F iamma and Royal make covers, F iamma one is £54

Peter


----------



## Perseus (Apr 10, 2009)

Thanks, Peter. The Pro-Tec covers are unaffected by wind or storms etc. They cost 3/400 pounds! Do you know if the Fiamma ones are similar, or are they made of the umbrella-like material. This is very thin and I wouold imagaine it would not stand up well to high winds?


----------



## Glengyle (Mar 18, 2007)

"The Pro-Tec covers are unaffected by wind or storms"

About 18 months ago my Pro-Tec Roof Cover was destroyed by the gales up here in Central Scotland.


----------



## Perseus (Apr 10, 2009)

*motorhome covers*

Well, that´s not surprising....they have to nail the ridge tiles down in Scotland!


----------



## Fatalhud (Mar 3, 2006)

The Pro-tec covers are breathable and have a soft lining which protects the van and windows, Plus are custom made to suit your vehicle.

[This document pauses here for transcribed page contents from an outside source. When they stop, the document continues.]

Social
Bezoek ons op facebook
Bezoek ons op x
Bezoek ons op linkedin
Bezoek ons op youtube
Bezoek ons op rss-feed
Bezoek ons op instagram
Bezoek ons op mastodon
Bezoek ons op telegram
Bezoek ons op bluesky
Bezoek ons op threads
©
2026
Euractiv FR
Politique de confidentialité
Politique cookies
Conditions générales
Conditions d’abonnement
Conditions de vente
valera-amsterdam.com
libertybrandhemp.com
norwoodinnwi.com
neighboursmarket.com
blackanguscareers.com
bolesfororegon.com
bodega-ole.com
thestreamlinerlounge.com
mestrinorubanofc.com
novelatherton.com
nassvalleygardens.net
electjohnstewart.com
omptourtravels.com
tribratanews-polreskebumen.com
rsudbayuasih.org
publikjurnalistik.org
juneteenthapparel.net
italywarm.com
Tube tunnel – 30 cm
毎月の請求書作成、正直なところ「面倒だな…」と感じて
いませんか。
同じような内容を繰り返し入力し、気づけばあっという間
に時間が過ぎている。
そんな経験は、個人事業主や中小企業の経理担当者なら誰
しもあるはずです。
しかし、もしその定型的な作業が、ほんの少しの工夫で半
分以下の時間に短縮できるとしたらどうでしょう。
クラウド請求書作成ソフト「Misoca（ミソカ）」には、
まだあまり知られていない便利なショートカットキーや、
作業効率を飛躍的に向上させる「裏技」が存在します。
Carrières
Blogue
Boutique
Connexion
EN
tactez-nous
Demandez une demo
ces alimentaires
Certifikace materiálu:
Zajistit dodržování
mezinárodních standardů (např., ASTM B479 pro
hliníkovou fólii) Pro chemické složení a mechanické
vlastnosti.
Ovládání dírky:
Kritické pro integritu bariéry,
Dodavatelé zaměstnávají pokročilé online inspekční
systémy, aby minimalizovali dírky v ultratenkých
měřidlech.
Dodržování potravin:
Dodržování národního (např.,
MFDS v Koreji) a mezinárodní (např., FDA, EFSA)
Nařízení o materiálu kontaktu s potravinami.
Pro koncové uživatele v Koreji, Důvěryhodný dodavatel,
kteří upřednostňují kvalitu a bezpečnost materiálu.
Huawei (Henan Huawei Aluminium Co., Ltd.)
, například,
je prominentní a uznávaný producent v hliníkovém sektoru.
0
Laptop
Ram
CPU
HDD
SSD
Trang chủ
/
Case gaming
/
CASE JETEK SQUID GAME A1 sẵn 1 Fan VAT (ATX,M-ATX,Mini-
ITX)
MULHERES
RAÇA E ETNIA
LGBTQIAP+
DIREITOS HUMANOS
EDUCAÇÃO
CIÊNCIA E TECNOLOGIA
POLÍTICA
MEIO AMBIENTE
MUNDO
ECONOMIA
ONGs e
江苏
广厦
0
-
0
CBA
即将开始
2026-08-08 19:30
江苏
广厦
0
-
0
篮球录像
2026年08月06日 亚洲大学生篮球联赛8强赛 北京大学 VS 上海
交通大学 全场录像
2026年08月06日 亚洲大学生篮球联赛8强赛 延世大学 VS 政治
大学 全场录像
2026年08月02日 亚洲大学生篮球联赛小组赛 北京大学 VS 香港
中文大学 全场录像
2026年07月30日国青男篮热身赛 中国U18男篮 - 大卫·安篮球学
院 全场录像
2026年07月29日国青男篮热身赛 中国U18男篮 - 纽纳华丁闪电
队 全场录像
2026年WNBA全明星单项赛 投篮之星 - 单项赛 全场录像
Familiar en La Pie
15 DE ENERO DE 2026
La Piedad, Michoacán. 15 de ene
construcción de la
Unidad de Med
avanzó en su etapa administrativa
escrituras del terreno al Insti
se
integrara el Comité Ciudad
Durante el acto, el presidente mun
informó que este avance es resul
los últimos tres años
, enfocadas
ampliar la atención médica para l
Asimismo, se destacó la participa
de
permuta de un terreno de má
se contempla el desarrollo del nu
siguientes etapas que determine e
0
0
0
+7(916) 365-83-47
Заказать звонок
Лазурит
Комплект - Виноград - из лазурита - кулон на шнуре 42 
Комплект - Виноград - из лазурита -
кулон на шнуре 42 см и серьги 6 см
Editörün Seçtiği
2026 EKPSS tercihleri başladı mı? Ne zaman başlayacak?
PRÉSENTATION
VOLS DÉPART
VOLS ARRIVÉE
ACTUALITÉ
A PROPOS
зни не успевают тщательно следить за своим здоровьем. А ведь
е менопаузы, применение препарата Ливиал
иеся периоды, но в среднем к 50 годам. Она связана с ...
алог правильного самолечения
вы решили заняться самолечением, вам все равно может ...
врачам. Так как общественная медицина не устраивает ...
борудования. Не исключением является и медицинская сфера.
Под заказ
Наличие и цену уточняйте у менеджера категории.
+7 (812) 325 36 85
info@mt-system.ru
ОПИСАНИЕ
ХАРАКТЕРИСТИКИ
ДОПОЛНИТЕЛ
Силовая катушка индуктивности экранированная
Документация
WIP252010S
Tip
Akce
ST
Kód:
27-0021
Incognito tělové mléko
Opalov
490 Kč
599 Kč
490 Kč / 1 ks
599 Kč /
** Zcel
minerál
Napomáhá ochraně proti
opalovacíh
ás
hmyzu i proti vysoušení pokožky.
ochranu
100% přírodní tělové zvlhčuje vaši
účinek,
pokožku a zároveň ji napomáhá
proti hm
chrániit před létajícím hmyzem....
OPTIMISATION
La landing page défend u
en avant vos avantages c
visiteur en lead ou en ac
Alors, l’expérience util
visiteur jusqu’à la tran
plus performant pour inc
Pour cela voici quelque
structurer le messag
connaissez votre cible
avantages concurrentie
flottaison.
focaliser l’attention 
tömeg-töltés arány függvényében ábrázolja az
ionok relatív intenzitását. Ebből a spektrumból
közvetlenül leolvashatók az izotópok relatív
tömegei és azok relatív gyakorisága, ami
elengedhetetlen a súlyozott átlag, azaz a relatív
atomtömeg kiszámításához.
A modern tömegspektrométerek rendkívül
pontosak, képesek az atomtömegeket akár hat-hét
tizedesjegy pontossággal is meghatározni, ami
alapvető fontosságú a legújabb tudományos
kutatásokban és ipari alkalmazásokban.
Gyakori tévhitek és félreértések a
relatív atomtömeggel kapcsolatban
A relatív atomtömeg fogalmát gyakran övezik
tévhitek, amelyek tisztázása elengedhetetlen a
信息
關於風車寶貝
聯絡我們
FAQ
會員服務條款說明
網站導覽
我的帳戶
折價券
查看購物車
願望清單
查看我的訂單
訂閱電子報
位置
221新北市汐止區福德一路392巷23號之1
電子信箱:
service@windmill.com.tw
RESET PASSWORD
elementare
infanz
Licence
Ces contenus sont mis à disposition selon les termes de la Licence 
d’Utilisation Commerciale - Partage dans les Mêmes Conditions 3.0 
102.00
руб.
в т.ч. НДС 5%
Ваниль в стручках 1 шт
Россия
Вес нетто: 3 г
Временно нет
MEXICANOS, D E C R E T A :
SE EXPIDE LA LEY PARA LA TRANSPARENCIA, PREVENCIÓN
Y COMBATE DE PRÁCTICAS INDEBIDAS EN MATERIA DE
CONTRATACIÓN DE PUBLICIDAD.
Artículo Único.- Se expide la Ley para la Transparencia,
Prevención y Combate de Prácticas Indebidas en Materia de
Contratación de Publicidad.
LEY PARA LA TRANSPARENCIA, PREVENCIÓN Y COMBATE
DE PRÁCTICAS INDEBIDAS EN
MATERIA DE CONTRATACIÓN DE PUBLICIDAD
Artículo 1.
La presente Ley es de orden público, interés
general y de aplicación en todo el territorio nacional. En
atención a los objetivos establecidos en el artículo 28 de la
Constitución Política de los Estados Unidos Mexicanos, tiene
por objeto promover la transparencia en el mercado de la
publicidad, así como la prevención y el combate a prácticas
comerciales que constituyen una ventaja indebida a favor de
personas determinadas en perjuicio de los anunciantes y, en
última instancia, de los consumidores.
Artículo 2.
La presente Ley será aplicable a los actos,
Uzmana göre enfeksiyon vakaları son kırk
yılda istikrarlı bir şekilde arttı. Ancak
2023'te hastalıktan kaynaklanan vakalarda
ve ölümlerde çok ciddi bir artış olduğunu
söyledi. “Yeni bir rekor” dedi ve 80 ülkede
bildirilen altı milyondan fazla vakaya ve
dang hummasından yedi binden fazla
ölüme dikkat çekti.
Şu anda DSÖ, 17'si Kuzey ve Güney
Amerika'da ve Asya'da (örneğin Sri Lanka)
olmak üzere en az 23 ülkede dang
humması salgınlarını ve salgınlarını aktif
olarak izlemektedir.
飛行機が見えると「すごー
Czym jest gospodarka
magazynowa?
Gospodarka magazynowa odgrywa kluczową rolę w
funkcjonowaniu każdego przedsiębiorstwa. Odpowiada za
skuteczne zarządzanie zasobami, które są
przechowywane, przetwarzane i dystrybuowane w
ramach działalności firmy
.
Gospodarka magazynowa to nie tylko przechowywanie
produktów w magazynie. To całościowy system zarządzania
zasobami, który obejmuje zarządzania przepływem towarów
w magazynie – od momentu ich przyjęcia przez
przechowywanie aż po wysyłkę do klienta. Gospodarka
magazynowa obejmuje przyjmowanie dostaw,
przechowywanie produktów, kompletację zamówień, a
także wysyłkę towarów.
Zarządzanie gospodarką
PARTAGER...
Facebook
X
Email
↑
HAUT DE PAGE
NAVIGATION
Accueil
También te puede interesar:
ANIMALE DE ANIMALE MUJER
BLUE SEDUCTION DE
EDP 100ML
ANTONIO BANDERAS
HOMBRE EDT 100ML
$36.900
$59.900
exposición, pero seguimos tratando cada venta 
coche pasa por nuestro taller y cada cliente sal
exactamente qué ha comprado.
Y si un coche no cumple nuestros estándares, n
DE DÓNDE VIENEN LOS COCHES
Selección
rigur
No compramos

For £50 I don't think you will get any of the above

"you pays for what you gets"

Alan H


----------



## brillopad (Mar 4, 2008)

i.ve got a soft breathable cover that cost about £140 its got lots of straps to tie it down, its gray in colour, and i think its good value. dennis


----------



## Perseus (Apr 10, 2009)

Ahhh, Dennis. That sounds just the job. Have you got the company name and phone number by any chance?


----------



## time-traveller (Apr 23, 2007)

Quality is the true test of cheapness
You get what you pay for with Protec

Usual disclaimers - other than I've got one



bandleader said:


> Does anyone know if there are any other companies like Pro-Tec that make covers for motorhomes. Pro-Tec are excellent products, but they are very expensive and I wondered if there are any companies a bit cheaper out there?


----------



## brillopad (Mar 4, 2008)

just google motorhome covers, simples.dennis


----------



## JohnsCrossMotorHomes (Jul 21, 2007)

brillopad said:


> just google motorhome covers, simples.dennis


You could also google johns cross


----------



## 1943 (May 28, 2008)

If you're interested I have a Fiamma Covertop, unused, cost £52 last year. Its a silvery finish tarpaulin really but quite smooth so that it doesn't do any damage. 8.5M long x 5.3M wide. I'm open to offers!

Bob


----------



## brillopad (Mar 4, 2008)

JohnsCrossMotorHomes said:


> brillopad said:
> 
> 
> > just google motorhome covers, simples.dennis
> ...


i googled johns cross, and was asked why? i said because he needs more motorhomes, there are another plug for ya. dennis


----------